SET EXERCISE ::
Arrange the rows below as a numbered list, leaving out any blank lines.

EXERCISE INPUT ::

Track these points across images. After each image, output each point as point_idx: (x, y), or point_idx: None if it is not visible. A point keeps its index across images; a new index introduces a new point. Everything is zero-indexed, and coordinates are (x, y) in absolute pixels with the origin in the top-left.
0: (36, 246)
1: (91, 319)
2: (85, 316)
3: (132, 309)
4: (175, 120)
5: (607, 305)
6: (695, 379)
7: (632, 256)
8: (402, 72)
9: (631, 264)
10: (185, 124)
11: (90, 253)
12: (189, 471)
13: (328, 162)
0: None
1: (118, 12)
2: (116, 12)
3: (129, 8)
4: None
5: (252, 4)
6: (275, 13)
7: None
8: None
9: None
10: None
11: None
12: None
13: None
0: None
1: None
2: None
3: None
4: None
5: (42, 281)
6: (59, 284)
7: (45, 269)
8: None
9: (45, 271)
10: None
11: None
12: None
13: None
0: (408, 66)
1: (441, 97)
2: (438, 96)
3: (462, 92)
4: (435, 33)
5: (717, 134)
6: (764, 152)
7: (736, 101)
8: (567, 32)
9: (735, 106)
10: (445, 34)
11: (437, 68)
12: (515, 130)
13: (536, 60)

FULL OUTPUT ::
1. Track these points across images. After each image, output each point as point_idx: (x, y), or point_idx: None if it is not visible. A point keeps its index across images; a new index introduces a new point. Everything is zero-indexed, and coordinates are (x, y) in absolute pixels with the origin in the top-left.
2. 0: (36, 246)
3. 1: (91, 319)
4. 2: (85, 316)
5. 3: (132, 309)
6. 4: (175, 120)
7. 5: (607, 305)
8. 6: (695, 379)
9. 7: (632, 256)
10. 8: (402, 72)
11. 9: (631, 264)
12. 10: (185, 124)
13. 11: (90, 253)
14. 12: (189, 471)
15. 13: (328, 162)
16. 0: None
17. 1: (118, 12)
18. 2: (116, 12)
19. 3: (129, 8)
20. 4: None
21. 5: (252, 4)
22. 6: (275, 13)
23. 7: None
24. 8: None
25. 9: None
26. 10: None
27. 11: None
28. 12: None
29. 13: None
30. 0: None
31. 1: None
32. 2: None
33. 3: None
34. 4: None
35. 5: (42, 281)
36. 6: (59, 284)
37. 7: (45, 269)
38. 8: None
39. 9: (45, 271)
40. 10: None
41. 11: None
42. 12: None
43. 13: None
44. 0: (408, 66)
45. 1: (441, 97)
46. 2: (438, 96)
47. 3: (462, 92)
48. 4: (435, 33)
49. 5: (717, 134)
50. 6: (764, 152)
51. 7: (736, 101)
52. 8: (567, 32)
53. 9: (735, 106)
54. 10: (445, 34)
55. 11: (437, 68)
56. 12: (515, 130)
57. 13: (536, 60)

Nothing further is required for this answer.